Friday, March 20, 2015

Procol Harum – Procol’s Ninth

   In the history of progressive rock, Procol Harum is one of bands forming basics of the genre. Their first hit single A Whiter Shade of Pale made them instantly famous, but when they achieved success, it had promoted also the way of creating relations between rock and various elements of historic genres and styles. In late sixties this was only a kind of the idea but later was associated with intertextual relations between rock and historic music of other centuries as it had happened in jazz 20 years earlier. This idea of connecting various musical worlds was common feature for various projects by Procol Harum.
   This first Procol Harum song had used in organ accompaniment stylization of Johann Sebastian Bach’s Air from Orchestral Suite No 3 in D Major. The single had been sold in over 10 million copies. Although Procol Harum was the band often referencing to some elements of classical or baroque style, they were still much closer to blues and soul and in consequence strong R&B roots decided of their clear rock designation. This band has always their own way of creating music in progressive rock or symphonic rock style. When other bands were constructing big cyclic forms, Procol Harum were playing songs looking for deeper connections with past styles and genres.
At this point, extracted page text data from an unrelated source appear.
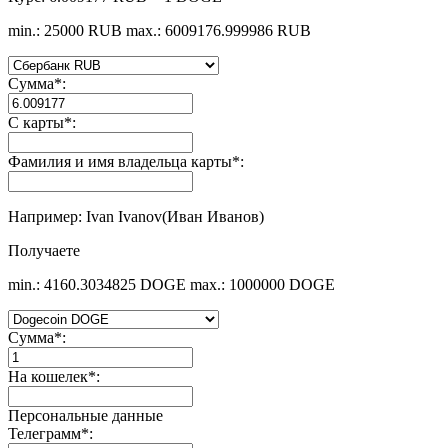
min.: 25000 RUB
max.: 6009176.999986 RUB
Сумма
*
:
С карты
*
:
Фамилия и имя владельца карты
*
:
Например: Ivan Ivanov(Иван Иванов)
Получаете
min.: 4160.3034825 DOGE
max.: 1000000 DOGE
Сумма
*
:
На кошелек
*
:
Персональные данные
Телеграмм
*
: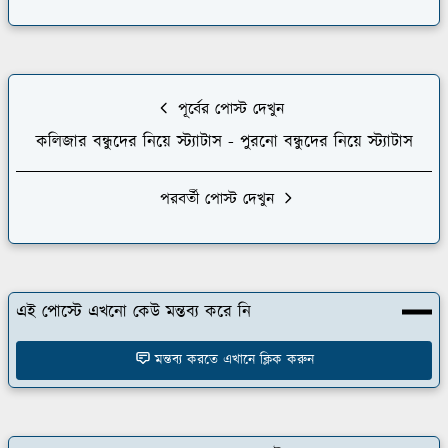
পূর্বের পোস্ট দেখুন
কলিজার বন্ধুদের নিয়ে স্ট্যাটাস - পুরনো বন্ধুদের নিয়ে স্ট্যাটাস
পরবর্তী পোস্ট দেখুন
এই পোস্টে এখনো কেউ মন্তব্য করে নি
মন্তব্য করতে এখানে ক্লিক করুন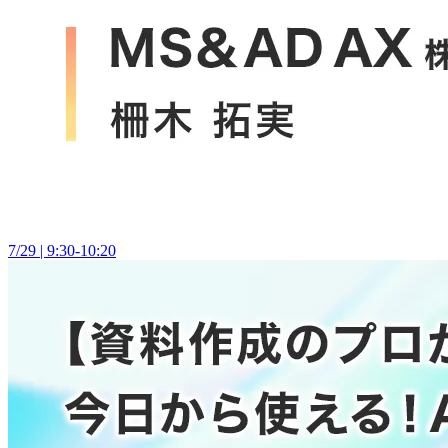
7/29 | 9:30-10:20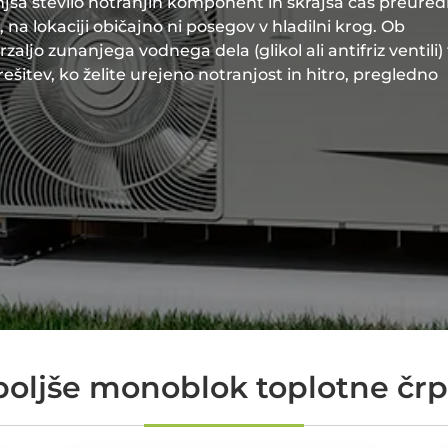
ša število notranjih komponent in skrajša čas preured
, na lokaciji običajno ni posegov v hladilni krog. Ob
aljo zunanjega vodnega dela (glikol ali antifriz ventili) 
ešitev, ko želite urejeno notranjost in hitro, pregledno
oljše monoblok toplotne črp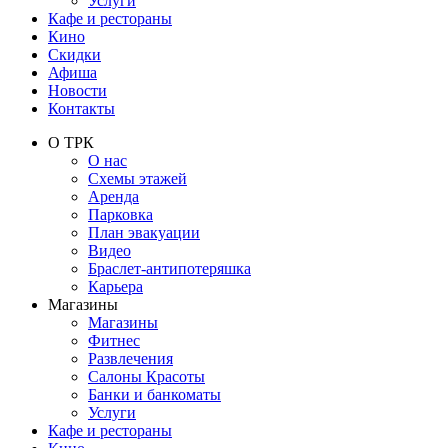
Услуги
Кафе и рестораны
Кино
Скидки
Афиша
Новости
Контакты
О ТРК
О нас
Схемы этажей
Аренда
Парковка
План эвакуации
Видео
Браслет-антипотеряшка
Карьера
Магазины
Магазины
Фитнес
Развлечения
Салоны Красоты
Банки и банкоматы
Услуги
Кафе и рестораны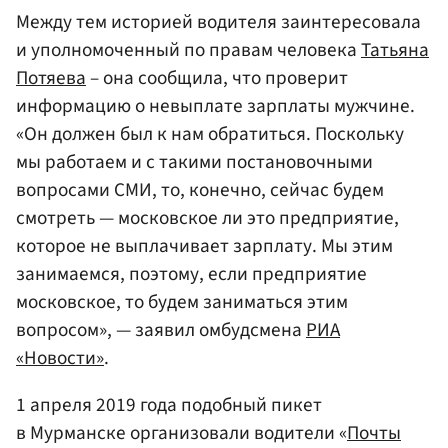
Между тем историей водителя заинтересовала
и уполномоченный по правам человека
Татьяна
Потяева
– она сообщила, что проверит
информацию о невыплате зарплаты мужчине.
«Он должен был к нам обратиться. Поскольку
мы работаем и с такими постановочными
вопросами СМИ, то, конечно, сейчас будем
смотреть — московское ли это предприятие,
которое не выплачивает зарплату. Мы этим
занимаемся, поэтому, если предприятие
московское, то будем заниматься этим
вопросом», — заявил омбудсмена
РИА
«Новости»
.
1 апреля 2019 года подобный пикет
в Мурманске организовали водители «
Почты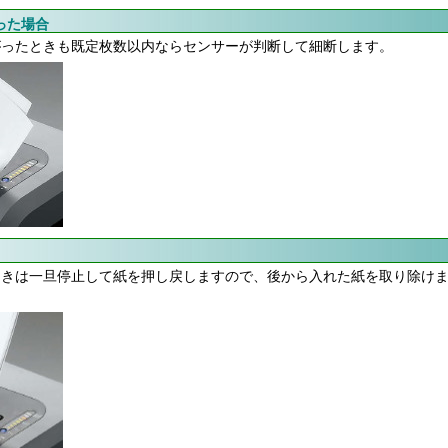
った場合
がったときも既定枚数以内ならセンサーが判断して細断します。
ときは一旦停止して紙を押し戻しますので、後から入れた紙を取り除け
Procol Harum – Procol’s Ninth (1975)

   One of band’s characteristics was its creative style. Every album was a kind of surprise for listeners, while in fans’ opinions every next record was expected to be something like one of their earlier achievements. Published in September 1975 Procol’s Ninth was intended as great musical victory. The band’s lineup was without changes since Grand Hotel. The core was authoring duo Gary Brooker (composer, piano, vocals) and Keith Reid (lyrics), but the sound of the band highly depended of four musicians: B.J.Wilson (drums), Chris Copping (organ), Alan Cartwright (bass) and Mick Grabham (guitar). And the sound of this album can be a model of art rock quality, discrete yet expressive rock sound and simplicity of song form.
   Opening song Pandora’s Box was old Brooker and Reid song from the band’s better days. This song released on single was last Procol Harum’s hit. In program of the record 8 original songs of Gary Brooker and Keith Reid and two covers (I Keep Forgetting by Leiber/Stoller and Eight Days a Week by Lennon/McCartney). The intention was clear. The band was trying to find formula for success in harder than ever before popular music market. Indeed the record promoted with concert tours was successful. Later it was somehow overlooked and forgotten, but it still is interesting. Very well written and sung songs sound clear and have the ability to focus attention. Four stars not only for progressive rock fans.